The purposes of this course are to provide a common capstone experience to senior majors; to help them reflect on and highlight what they have learned in the course of their studies; to help them develop and present the skills they have gained; to assist them as they prepare either for further studies or for entering the work force; and to give them a chance to gain essential experiences in the presentation of their own work and accomplishments. Students will not need to prepare much new work for this course, but they will present work they have already done, offer reflections on it, and learn to present it in different ways.
HIST 403 Nuclear Scientists and Dissent
Even before the first atomic bomb was tested in July 1945, nuclear scientists around the world found themselves confronted with moral questions concerning the production and use of weapons of mass destruction. Especially in authoritarian regimes like the Soviet Union or in cases where civil society broke down as in the McCarthy Era in the United States, nuclear scientists assumed responsibility for speaking truth to power concerning the development and use of nuclear weapons.

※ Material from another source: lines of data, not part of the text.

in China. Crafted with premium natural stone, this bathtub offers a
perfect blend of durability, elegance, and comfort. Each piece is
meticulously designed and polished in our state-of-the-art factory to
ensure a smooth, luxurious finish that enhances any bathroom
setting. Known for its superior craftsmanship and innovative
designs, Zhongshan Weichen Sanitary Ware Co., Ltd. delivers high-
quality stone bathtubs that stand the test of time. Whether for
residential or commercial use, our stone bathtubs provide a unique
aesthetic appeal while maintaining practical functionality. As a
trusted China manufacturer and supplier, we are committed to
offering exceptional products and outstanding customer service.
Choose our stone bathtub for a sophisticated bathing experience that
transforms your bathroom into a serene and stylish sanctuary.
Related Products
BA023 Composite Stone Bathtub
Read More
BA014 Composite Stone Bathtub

This course treats several case studies of how and why nuclear scientists dissented with those in power including Heisenberg in Nazi Germany (a controversial case), Oppenheimer during the McCarthy Era in America, Hans Bethe and Richard Garwin during the Cold War, and Andrei Sakharov in the Soviet Union. The course is a research seminar and for Fall 2017 counts as a senior seminar for majors in Science, Technology, and International Affairs. (Not open to first-year students.)
HIST 408 History Honors Seminar
HIST 408-409 form a two-semester study of History as an intellectual discipline. Enrollment is by invitation of the Department. Fall: Readings and discussions with departmental faculty on the various methods, concepts, and philosophies of history, and the development of a research prospectus with a faculty mentor. Spring: Research seminar under the guidance of the mentor and Seminar Director. (Enrollment only by permission of the Director of Undergraduate Studies). Students must commit themselves for the full two semesters.
HIST 476 Deception Hoaxes Conspiracies
How do we differentiate propaganda and disinformation from rumor and “fake news”? How have conspiracies and conspiracy theories shaped modern history? Where do secrets and intrigue fit into the landscape of international diplomacy? This undergraduate seminar will confront these questions through both well-known and obscure historical episodes, from the early modern period to the first half of the twentieth century. Russia and the Soviet Union, in particular, will be a major area of focus for the course, though we will also venture beyond it. Students will read primary sources, historical analyses, and theoretical interpretations as they investigate the role of key concepts like intelligence and secrecy in shaping international relations. By the end of the class, they will have developed a robust vocabulary for understanding both the contemporary and the historical sphere of “cloak and dagger” politics.
The course is organized around a set of key terms and associated historical phenomena, from the early modern debate over the Donation of Constantine to the origins of the so-called “Protocols of the Elders of Zion.” Each week, students will confront not only the institutions but also the social and cultural environment that shaped each episode. The centerpiece of the course is a research paper in which students will apply their developing vocabulary to a particular foreign policy crisis or process. Reading ability in Russian or another foreign language is a plus but not required.
This course by default falls into the Russia/Eastern Europe region, but History majors may apply it to other world regions, depending on their choice of topics for their written work.